Aim of the task =
Convert every line of the data below into a JSON list of strings, one string per line, leaving out blank lines and the pictures.

Data excerpt =
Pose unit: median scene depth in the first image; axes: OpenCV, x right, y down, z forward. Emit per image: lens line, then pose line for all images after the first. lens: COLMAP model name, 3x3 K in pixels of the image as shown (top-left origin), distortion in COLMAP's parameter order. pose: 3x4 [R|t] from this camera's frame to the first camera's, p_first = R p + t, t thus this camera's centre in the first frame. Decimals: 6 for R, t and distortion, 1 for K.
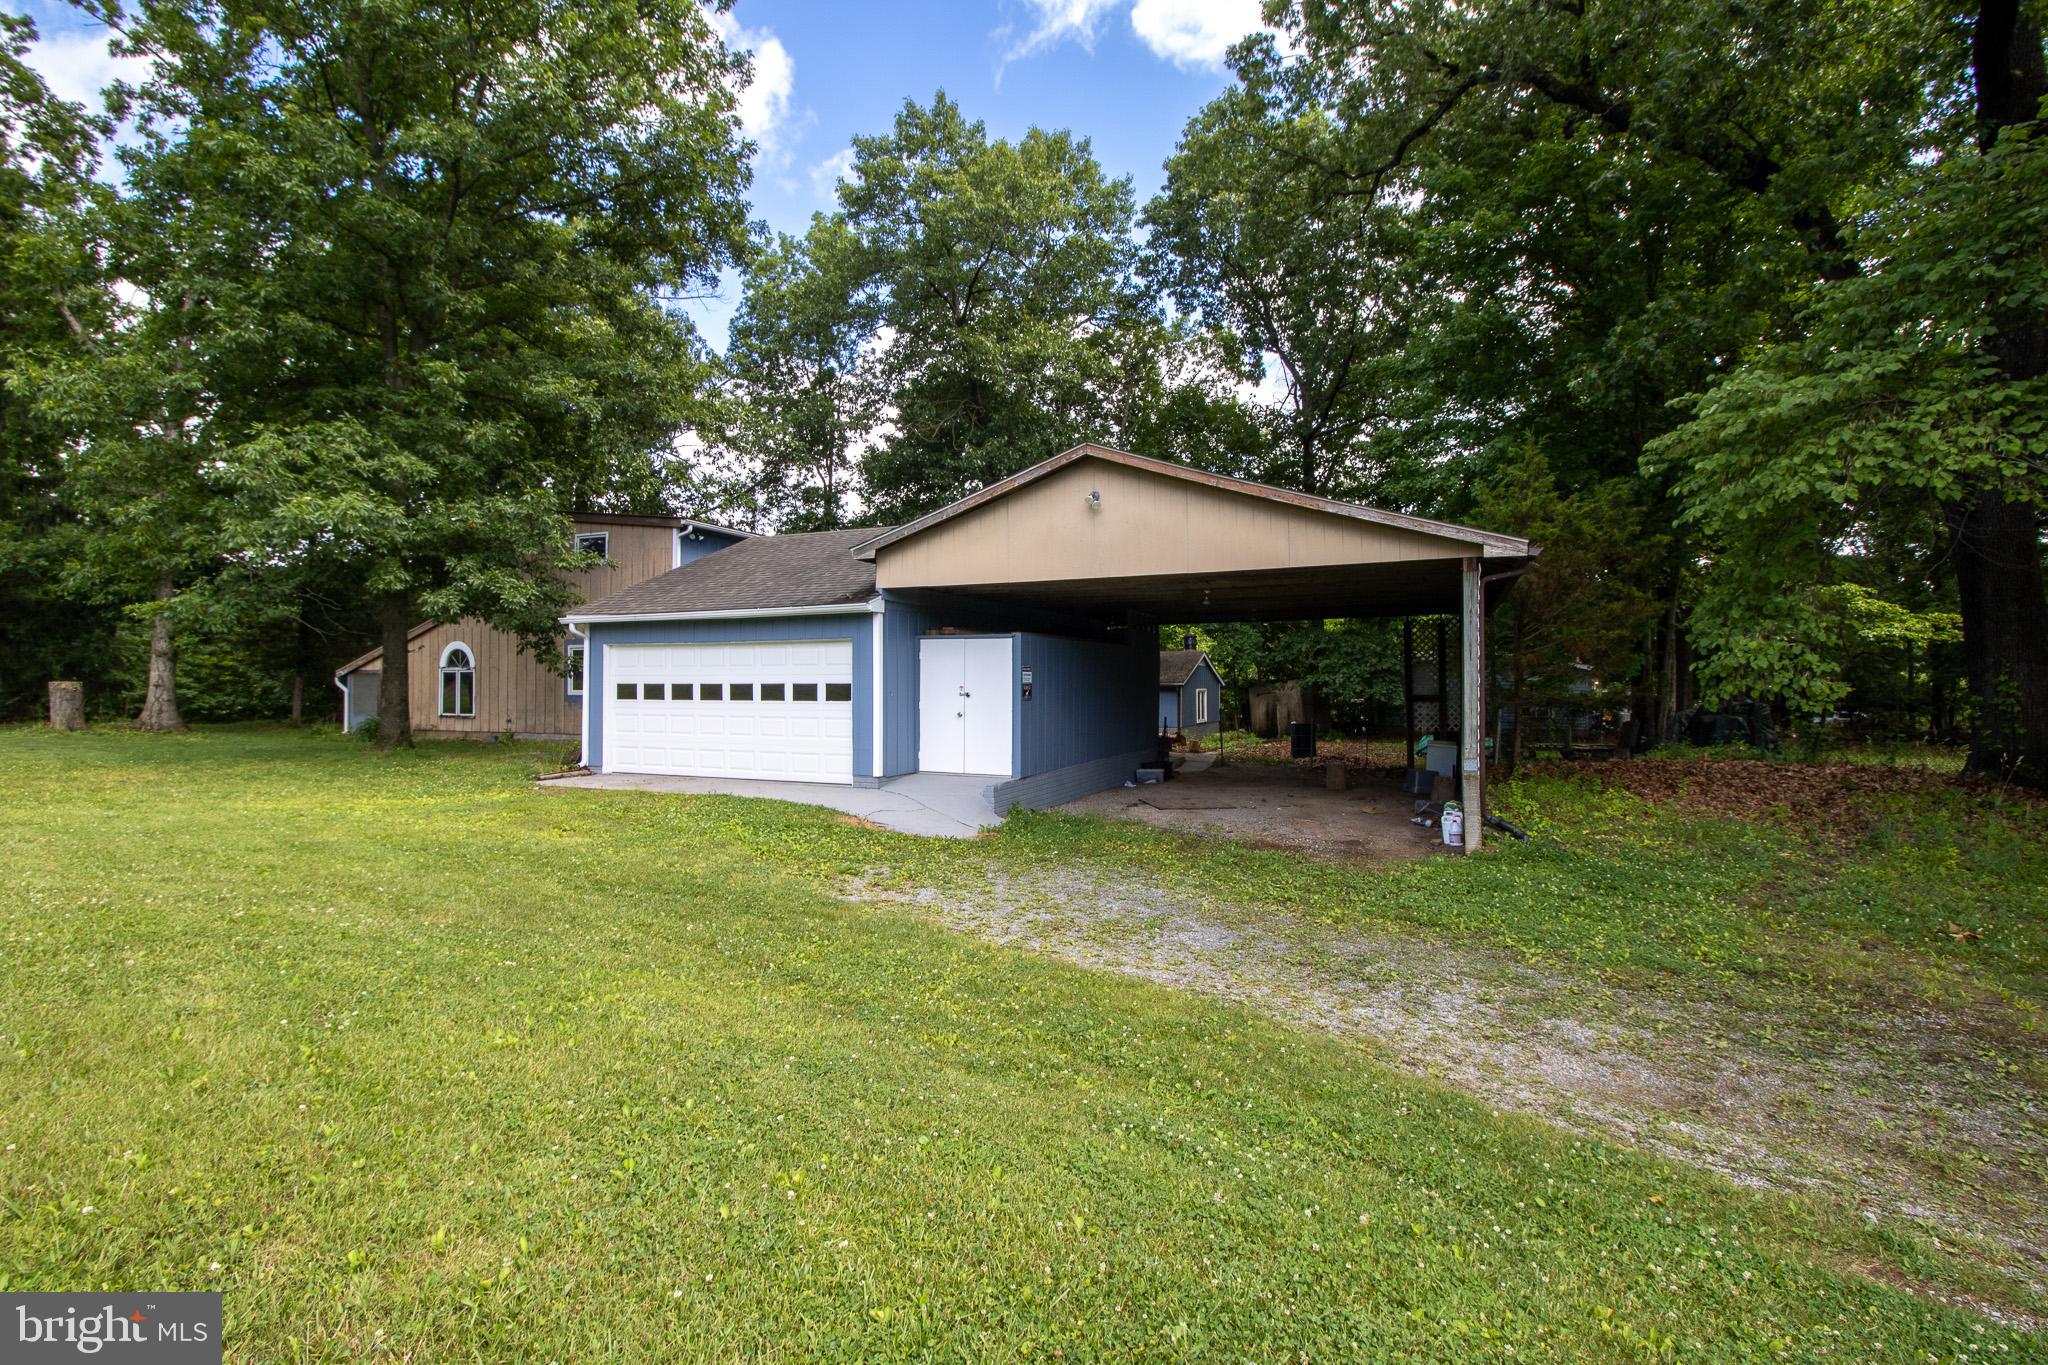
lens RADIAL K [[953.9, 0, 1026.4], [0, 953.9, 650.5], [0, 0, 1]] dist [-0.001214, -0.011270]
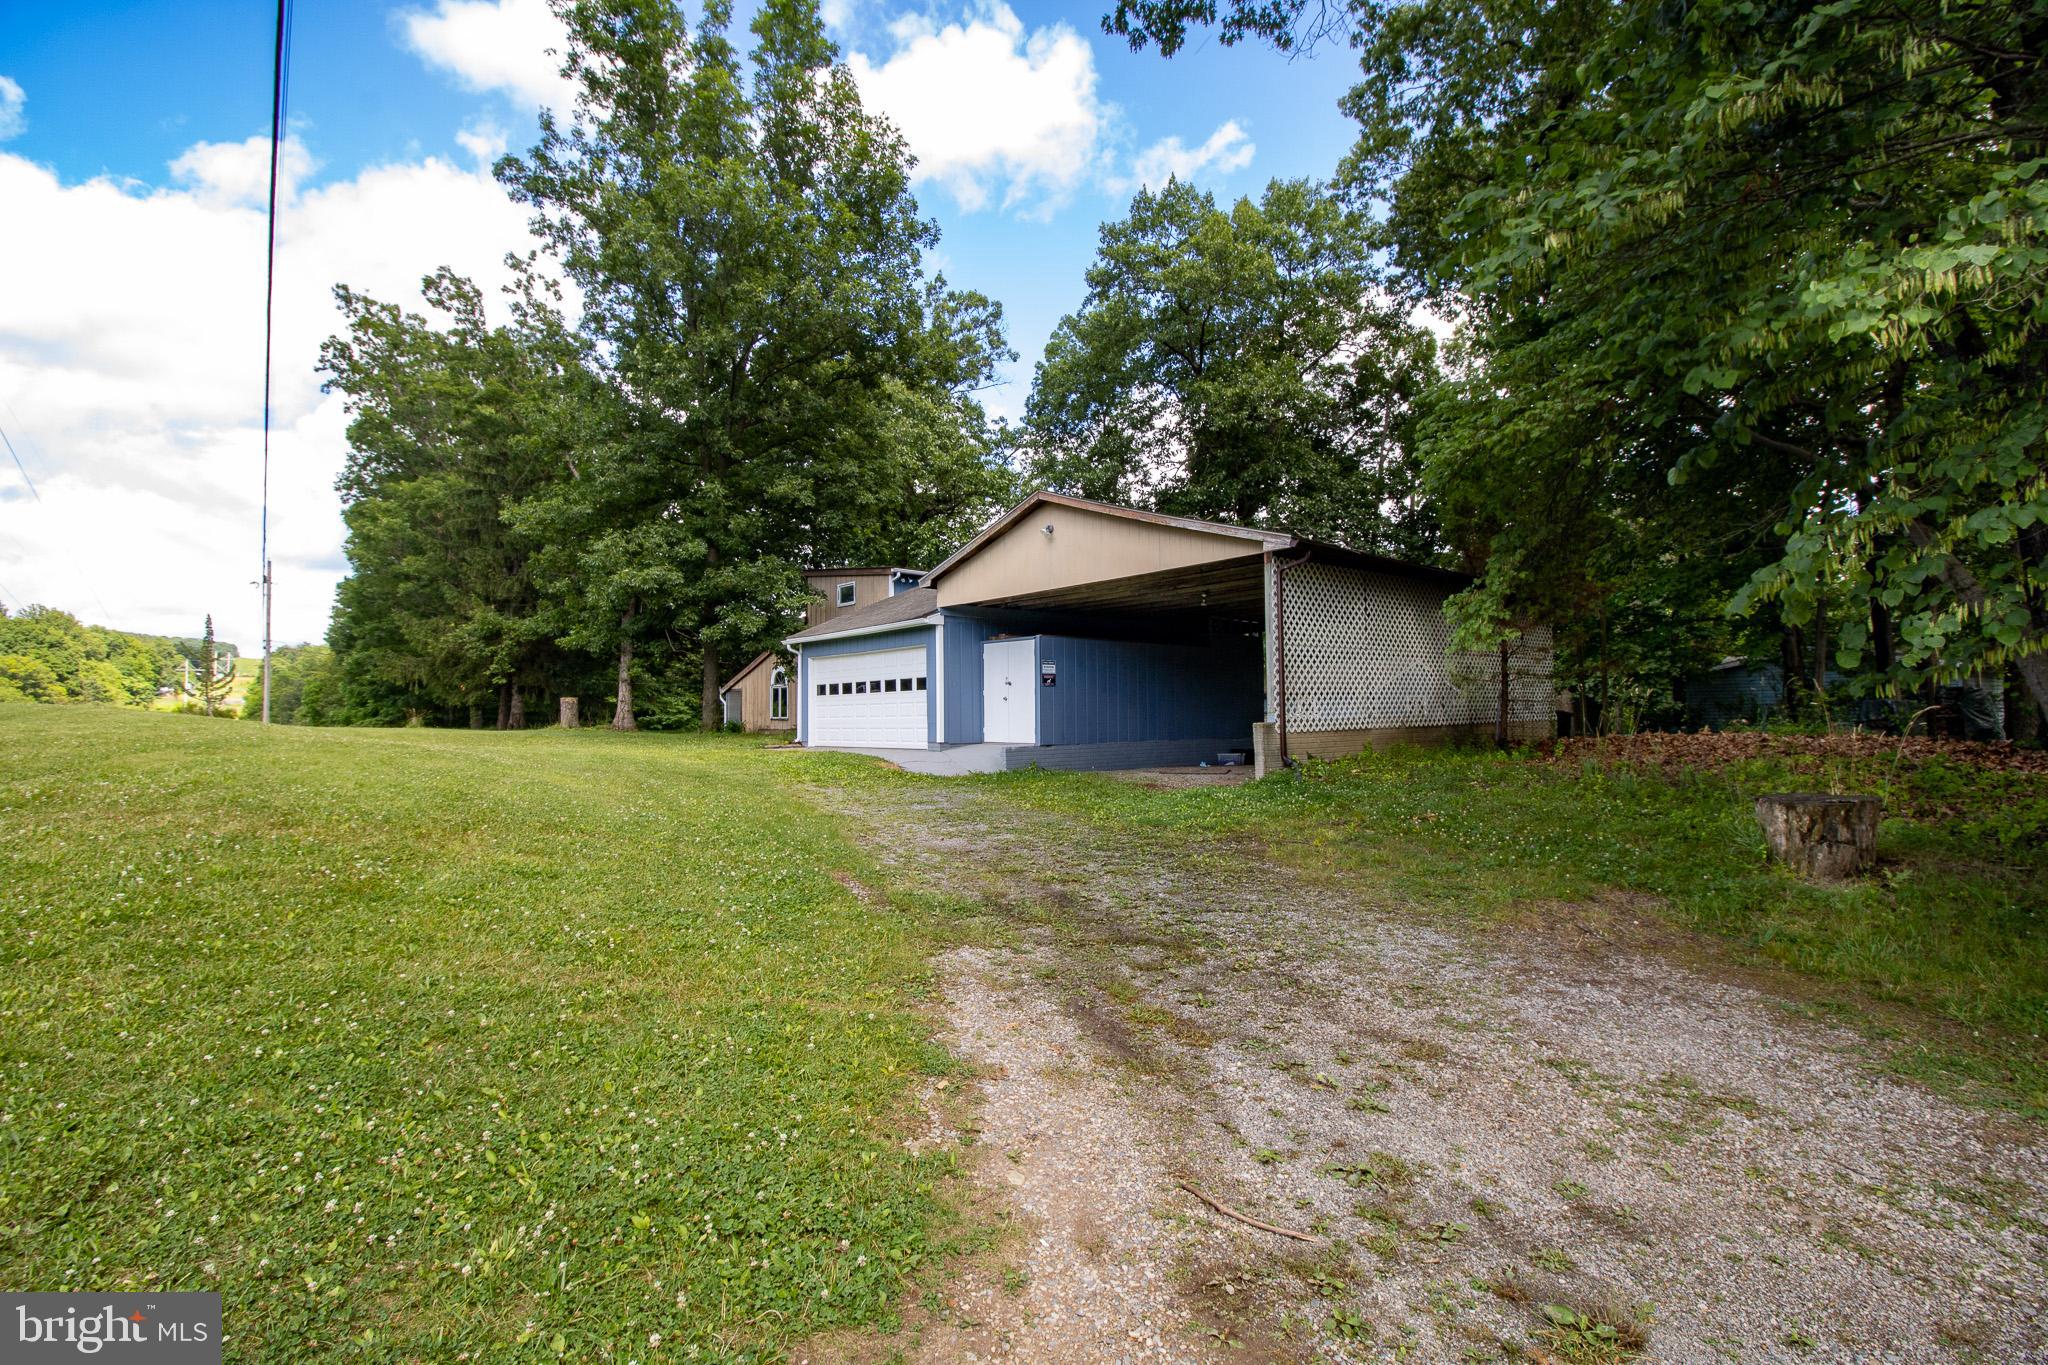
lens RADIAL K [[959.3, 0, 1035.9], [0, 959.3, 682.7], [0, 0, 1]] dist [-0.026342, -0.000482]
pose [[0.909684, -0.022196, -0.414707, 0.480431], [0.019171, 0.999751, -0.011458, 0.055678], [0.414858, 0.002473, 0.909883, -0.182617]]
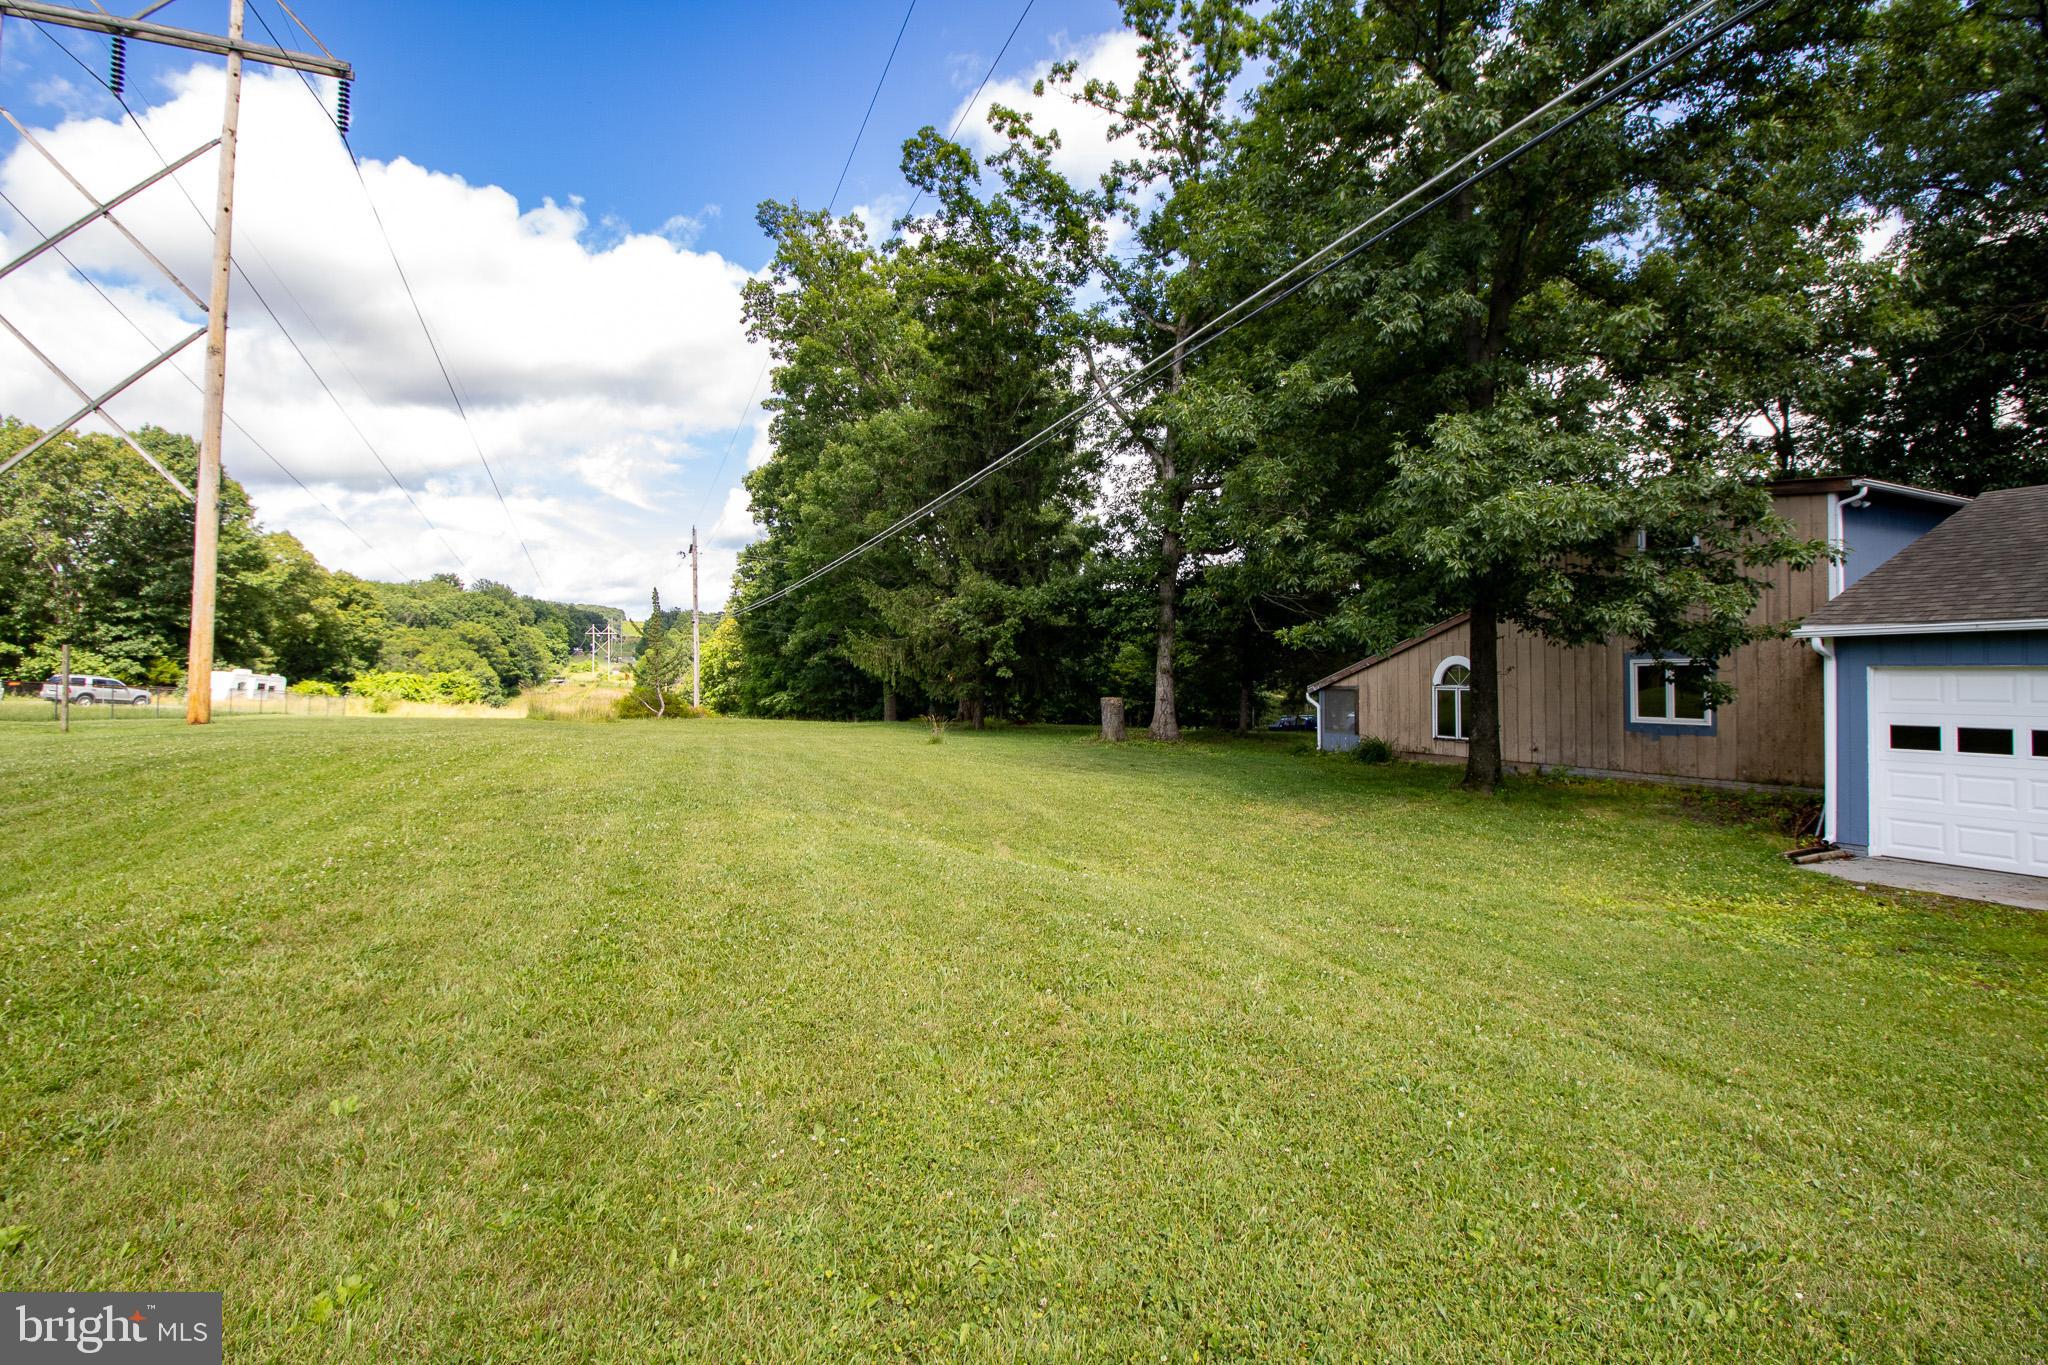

Task result =
[
  "Pose unit: median scene depth in the first image; axes: OpenCV, x right, y down, z forward. Emit per image: lens line, then pose line for all images after the first. lens: COLMAP model name, 3x3 K in pixels of the image as shown (top-left origin), distortion in COLMAP's parameter order. pose: 3x4 [R|t] from this camera's frame to the first camera's, p_first = R p + t, t thus this camera's centre in the first frame. Decimals: 6 for R, t and distortion, 1 for K.",
  "lens RADIAL K [[953.9, 0, 1026.4], [0, 953.9, 650.5], [0, 0, 1]] dist [-0.001214, -0.011270]",
  "lens RADIAL K [[959.3, 0, 1035.9], [0, 959.3, 682.7], [0, 0, 1]] dist [-0.026342, -0.000482]",
  "pose [[0.909684, -0.022196, -0.414707, 0.480431], [0.019171, 0.999751, -0.011458, 0.055678], [0.414858, 0.002473, 0.909883, -0.182617]]"
]